The political dimension of Serhad Bapir’s engravings cannot be measured against the standards of “ethnic” and “world” art, nor are they comments against the security state made from the comfortable distance of a mass-democratic couch. They needn’t claim local authenticity or legitimization. Serhad’s motives are clear, as the works bear his stamp of personal commitment from the start. His image-making has always been political. A political refugee in Greece, he turned his stress into strength, studying painting and then engraving next to brilliant teachers like Manolis Yannadakis and his main mentor Xenis Sachinis. Engraving suits him well, for its high aesthetic and conceptual contrasts, for its reproducibility, its emphatic respect for the creative process itself, and finally for its history in emblems and illustration. Engraving enables him to serve his own lyrical idiom, while not hiding behind an irrelevant and subjectivist neutrality. He seems to be making icons out of the concept of one’s “homeland”, which for him is a bloodstained piece of a broader universe ruled by pain, deprivation and absence.
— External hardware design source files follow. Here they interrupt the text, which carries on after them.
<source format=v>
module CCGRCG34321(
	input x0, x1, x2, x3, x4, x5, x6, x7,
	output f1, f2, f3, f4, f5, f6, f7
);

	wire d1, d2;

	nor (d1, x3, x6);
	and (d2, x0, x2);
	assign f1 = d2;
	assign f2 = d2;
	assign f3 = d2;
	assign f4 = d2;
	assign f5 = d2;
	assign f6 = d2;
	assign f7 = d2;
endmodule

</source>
Works like
 “Kurdistan, Chechnya, Tibet” (2003), or “Refugees in the Mediterranean” (2001) and “Self-Determination” (2006) speak of the remains of hope and sorrow in the paranoia of constant war, a low-level conflict which covers all spheres of control across the planet.

Some works appear mercilessly specific:
 “Woman in a Village that is About to be Destroyed” and “100 Years of Kurdish Journalism”provide arguments to a struggle that is ongoing on the eastern front, yet is also being fought right next to us – Arivan Abdullah Osman, an Iraqi Kurd, was badly beaten up by Greek coast guards and has been in a coma for weeks now [Arivan passed away less than four months later, on July 27th 2009]; Turks and Kurds are still caught up in the claws of the 2004 Greco-Turkish bilateral refoulement agreement for returning immigrants.
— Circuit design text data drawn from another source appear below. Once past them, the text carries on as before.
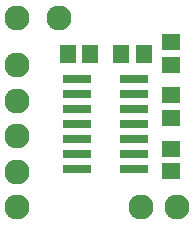
<source format=gbr>
G04 EAGLE Gerber RS-274X export*
G75*
%MOMM*%
%FSLAX34Y34*%
%LPD*%
%INSoldermask Top*%
%IPPOS*%
%AMOC8*
5,1,8,0,0,1.08239X$1,22.5*%
G01*
%ADD10R,1.427000X1.627000*%
%ADD11C,2.127000*%
%ADD12R,1.627000X1.427000*%
%ADD13R,2.413000X0.736600*%


D10*
X108000Y150000D03*
X127000Y150000D03*
D11*
X155000Y20000D03*
X125000Y20000D03*
X20000Y80000D03*
X20000Y140000D03*
X55000Y180000D03*
X20000Y180000D03*
D10*
X63000Y150000D03*
X82000Y150000D03*
D12*
X150000Y140500D03*
X150000Y159500D03*
X150000Y69500D03*
X150000Y50500D03*
X150000Y95500D03*
X150000Y114500D03*
D11*
X20000Y110000D03*
X20000Y20000D03*
X20000Y50000D03*
D13*
X70870Y128100D03*
X70870Y115400D03*
X70870Y102700D03*
X70870Y90000D03*
X70870Y77300D03*
X70870Y64600D03*
X70870Y51900D03*
X119130Y51900D03*
X119130Y64600D03*
X119130Y77300D03*
X119130Y90000D03*
X119130Y102700D03*
X119130Y115400D03*
X119130Y128100D03*
M02*

</source>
With the straightforwardness of a political poster, works such as
“Accordance” (2005) and “The Cry” (2005) choose to offer some allegorical background to the collective vision of a fairer life.“Survival” , “Return” and “Then” , on the other hand, transform Serhad’s own enduring nostalgia into memory, a memory that cherishes moments of beauty, and shelters them from hopelessness and grief.

Lia Yoka
Art Historian
From the newspaper
 "Macedonia Sunday" 
May 24, 2009. For the report prints in Vafopoulio Cultural Center of the City of Thessaloniki (Greece).